Saving and Investing for Retirement: Part Two

Figuring Out Whether You Are On Track: Part Two of Our Special Five Part Series

Fidelity just came out with a study that estimates that people will need about eight times their final salary level, assuming they work until age sixty seven, to be able to retire and subsequently to have 85% of their pre-retirement income provided from retirement savings plus social security.  Fidelity also helpfully provides estimates of what they believe people need to have acquired at different ages.

Age In
Savings Target
0.5 times current salary

Source: Fidelity

According to Fidelity, you need to have saved up an amount equal to your annual salary at age 35 and twice your annual salary at age 40.  If you are making $50,000 in salary at age 35, you need to have $50,000 in your 401(k) plan in order to be on track.  As with any study of this kind, there are many simplifications and assumptions.  The analysis assumes that investors will make a risk-free 5.5% return on their investments and that salaries will increase each year by 1.5% beyond inflation.  There is, of course, no way to get a risk-free 5.5% return.  The 5.5% may be a reasonable estimate of what a portfolio of stocks and bonds can be expected to provide in the future, but by ignoring the impacts of market risk you end up with a very optimistic outlook.  The idea that salary growth will exceed inflation by 1.5% is also problematic.  After you correct for inflation, household income has dropped in the U.S. over the last decade.  In fact, median inflation-adjusted household income is barely above where it was in the early 1970s.  My goal here is not to criticize Fidelity for its study but rather to note that their estimates are probably on the low end of what is needed.

One of the things that I like about Fidelity’s guidelines is that they focus on a simple and easily calculated measure of retirement preparedness: the ratio of wealth to income.  This measure is easy to calculate and track.  This ratio can be used to further delve into the relative contribution to income that might be provided by assets aside from retirement accounts.  The Center for Retirement Research (CRR) at Boston College has published national average wealth-to-income ratios using survey data from Federal Reserve Board’s influential Survey of Consumer Finances (SCF).  Wealth, as measured by the SCF, is the value of all assets including home equity, retirement accounts, other investments and privately-held businesses.  For people between ages 62 and 64, the national average for total wealth is slightly below four times income.  The CRR analysis shows that, in 2010, the average Wealth-to-Income ratio for people between 44 and 46 years of age was 1.6.  Fidelity projects that 45-year-olds need to have retirement savings of 3 times income.  In other words, even if we include home equity and other assets, mid-career household wealth is about half of what Fidelity projects is needed in retirement accounts alone.
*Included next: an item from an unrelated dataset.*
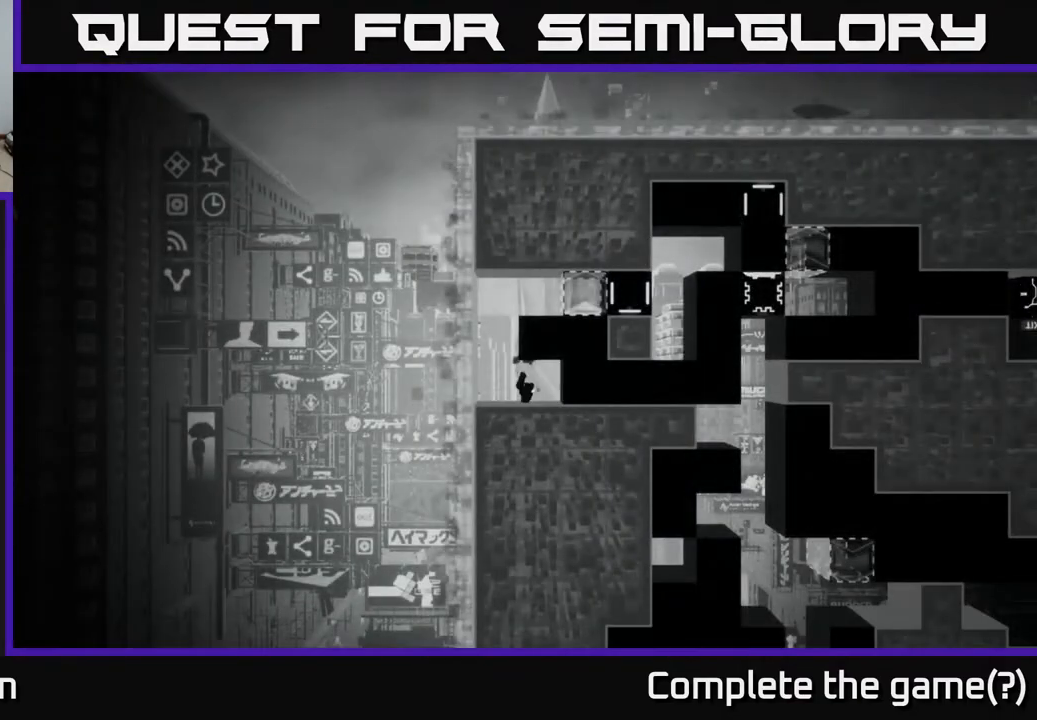
{"buttons": [], "left_stick": "center", "right_stick": "center", "events": []}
Another study and guidelines that I find useful was created by Ibbotson Associates and there is a quick calculator at that applies their research findings.  The tool is available on Morningstar’s Real Life Finance page:

Rather than expressing the results in terms of savings as a multiple of income, this calculator has you enter your age, your income, and your current savings amount.  The tool then estimates how much you should be savings going forward.  If your current savings rate is as high as the target savings rate that the calculator produces, you are on track.  If your current savings rate is below what the calculator tells you that you need, you need to save more.  You might also find that your current savings rate is too high and that you can afford to save less.
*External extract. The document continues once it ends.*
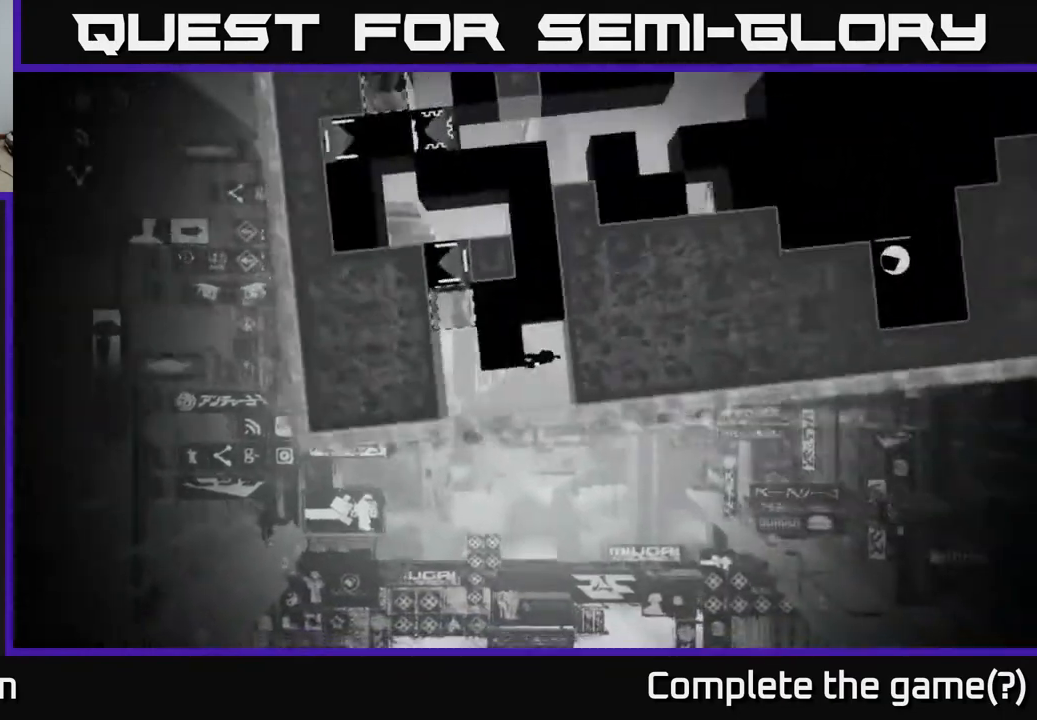
{"buttons": [], "left_stick": "right", "right_stick": "center", "events": [[200, "left_stick", "left"], [267, "left_stick", "down-left"], [433, "left_stick", "right"]]}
The Ibbotson calculator is based on a study that includes the effects of market risk and assumes that investors put their money into asset allocations that are typical of target date funds, with exposure to stocks and other risky asset classes declining through time.  In other words, unlike the Fidelity study, the Ibbotson research includes the effects of risk.  One output from this study is a table that is similar to the one from Fidelity that allows you to estimate whether you have accumulated an appropriate amount at each stage in your life.  This table, reproduced below, differs from Fidelity’s in that it breaks out savings levels by income.

Income $20,000
Income $40,000
Income $60,000
Income $80,000
Income $100,000
Income $120,000
35 $0 $0 $0 $0 $0 $0
40 $7,692 $21,824 $39,176 $58,674 $78,710 $103,038
45 $16,005 $45,408 $81,512 $122,082 $163,768 $214,387
50 $26,023 $73,831 $132,533 $198,497 $266,277 $348,581
55 $37,434 $106,207 $190,650 $285,540 $383,042 $501,436
60 $51,562 $146,292 $262,607 $393,310 $527,612 $690,691
65 $68,650 $194,775 $349,637 $523,658 $702,467 $919,594
Income is gross income. Savings start at age 35.

Source: Ibbotson et al, 2007.

The table above, from the original article, assumes that people start saving for retirement at age 35, so the projected necessary savings does not match up with the Fidelity guidelines when investors are younger.  For a person making $100,000 per year, the projected necessary accumulation is $702,467 at age 65, very close to Fidelity’s estimated 7X salary.  For people making substantially less income, the necessary wealth accumulation is lower because Social Security is likely to make up a larger portion of their income needs.

The Ibbotson results, published in the Journal of Financial Planning in 2007, are based on very different assumptions than those used by Fidelity but yield similar results for the projected wealth needed to fund retirement.  Ibbotson assumes, for example, that the S&P 500 will generate an average annualized return of 10.96% (see Table 5 in the article).  This is a very high level of expected return for the S&P 500.  The Ibbotson results account for risk (using annualized volatility of 20.2% for the S&P 500), which is why the projected savings targets are not considerably lower as a result of the higher expected portfolio returns.  At retirement, the Ibbotson results assume that investors hold a portfolio with 46% stocks and 54% bonds, which corresponds to an expected average annual return of 7.51% in their analysis.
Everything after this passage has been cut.